France: recomposition politique en marche

Révolution silencieuse en quatre temps, d'une dimension comparable à la création de la 5e République voici 60 ans.


Premier mouvement: aux primaires des deux partis qui se sont succédé dans la gestion de la 5e République, les Républicains et le PS, ce sont les candidats les moins consensuels de chaque camp qui sont désignés: Fillon et Hamon. Premier signe d'une volonté de clarifier le jeu.

Deuxième mouvement: au premier tour, ces deux partis qui depuis 60 ans structuraient les débats et condamnaient à l'insignifiance les positionnements plus à leur droite, plus à leur gauche ou au centre, sont froidement éliminés du jeu. Bien plus nettement cependant pour le PS, où Hamon, alors qu'il n'a strictement rien de commun avec lui, retrouve à peu près le score de Gaston Defferre en 1969. Une véritable fin de cycle. Il est vrai que si Mitterrand a construit le PS puis sa présidence en rassemblant, Hollande a cru devoir diviser pour régner. La déroute est au bout de ce chemin.

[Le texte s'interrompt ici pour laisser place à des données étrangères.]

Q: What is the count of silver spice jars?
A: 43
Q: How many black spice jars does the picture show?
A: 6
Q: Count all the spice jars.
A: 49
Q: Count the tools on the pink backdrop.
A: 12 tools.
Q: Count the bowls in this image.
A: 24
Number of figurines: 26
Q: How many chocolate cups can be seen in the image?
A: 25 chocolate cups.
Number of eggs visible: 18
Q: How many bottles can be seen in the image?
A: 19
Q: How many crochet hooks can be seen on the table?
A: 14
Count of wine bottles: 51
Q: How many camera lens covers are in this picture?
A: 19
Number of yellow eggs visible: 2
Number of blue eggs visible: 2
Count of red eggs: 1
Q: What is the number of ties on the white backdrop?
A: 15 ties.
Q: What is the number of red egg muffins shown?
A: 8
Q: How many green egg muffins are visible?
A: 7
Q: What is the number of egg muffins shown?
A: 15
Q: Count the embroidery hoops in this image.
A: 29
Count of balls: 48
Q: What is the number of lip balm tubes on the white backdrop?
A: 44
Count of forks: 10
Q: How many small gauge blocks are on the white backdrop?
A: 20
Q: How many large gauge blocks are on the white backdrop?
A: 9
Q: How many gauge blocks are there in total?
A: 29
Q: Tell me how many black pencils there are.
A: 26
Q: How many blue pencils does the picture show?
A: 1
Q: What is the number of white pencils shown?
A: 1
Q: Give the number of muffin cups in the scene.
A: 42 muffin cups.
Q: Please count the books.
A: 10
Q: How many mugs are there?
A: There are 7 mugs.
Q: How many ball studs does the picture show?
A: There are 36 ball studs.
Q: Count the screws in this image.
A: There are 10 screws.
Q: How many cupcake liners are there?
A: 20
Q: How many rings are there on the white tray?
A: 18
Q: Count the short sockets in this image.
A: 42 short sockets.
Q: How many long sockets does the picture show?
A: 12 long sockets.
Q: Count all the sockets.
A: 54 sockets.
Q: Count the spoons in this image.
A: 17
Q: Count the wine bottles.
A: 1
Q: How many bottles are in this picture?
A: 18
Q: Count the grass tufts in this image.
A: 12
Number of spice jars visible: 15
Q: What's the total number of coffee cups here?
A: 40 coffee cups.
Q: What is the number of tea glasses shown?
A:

Troisième mouvement: quel projet autre que le rejet, bien nécessaire, du Front national, réunira donc le centre droit et le centre gauche autour d'un Macron quasiment assuré de gagner? Saura-t-il, au-delà d'un score qui sera certainement des deux tiers des voix, réellement allier dans un même élan les réponses aux soucis du patron de PME et celles à offrir aux nombreuses catégories et territoires en déshérence? Saura-t-il aller au-delà de l'option fatale entre un protectionnisme qui étouffe et divise, et un libre-marché qui également étouffe et divise, en proposant les régulations et stimulations adéquates, une dynamique innovante au triple plan économique, écologique et social, qui ne laisse personne au bord du chemin? Ce sera tout le pari de ce renouveau qu'il souhaite incarner. Au bilan du gouvernement sortant: une loi sur la transition énergétique créatrice d'emplois durables, un soutien à l'économie sociale et solidaire dévolue au bien commun, une inflexion écologique et sociale de la politique agricole, autant d'acquis fragiles à cultiver comme axe du renouveau.

Quatrième mouvement: les législatives. En élisant pour la première fois un président incarnant un "centre" qui n'a jamais eu droit à la parole en France, qui va obligatoirement devoir rassembler autour de ce "centre", un nouveau chapitre s'écrit en effet pour ce pays. Mais deux ailiers (dont les voix mises ensemble totalisent presque la moitié de l'électorat) guettent chaque faux pas, tous deux pleins de sollicitude - à leur façon et de manière radicalement opposée - pour les laissés pour compte, une extrême-droite populiste, et une gauche populaire, alternative et vivante, à l'image de Podemos en Espagne ou Syriza (à l'étoile pâlissante toutefois) en Grèce.


Et si le remède était d'abord institutionnel, en allant vers plus de démocratie directe; moins, beaucoup moins de centralisation sur Paris; plus de solidarité entre régions et plus de résilience territoriale, plus de relocalisation solidaire; plus d'innovation sociétale et écologique? La recomposition politique en cours prendra alors tout son sens. Au-delà des femmes et des hommes qui seront élu-e-s à l'Assemblée nationale, il faudra un véritable projet de société, une vraie refondation institutionnelle. Et si le 5e mouvement était, comme en 1789, de convoquer des Etats généraux façon 21e siècle, avec des cahiers de doléances dans chaque commune, points de départ d'un engagement et d'un élan nouveaux? N'est-ce pas aussi un peu ainsi que le programme de Macron a été construit? Il faut souhaiter à la France, aux Françaises et aux Français, de nouvelles façons de faire.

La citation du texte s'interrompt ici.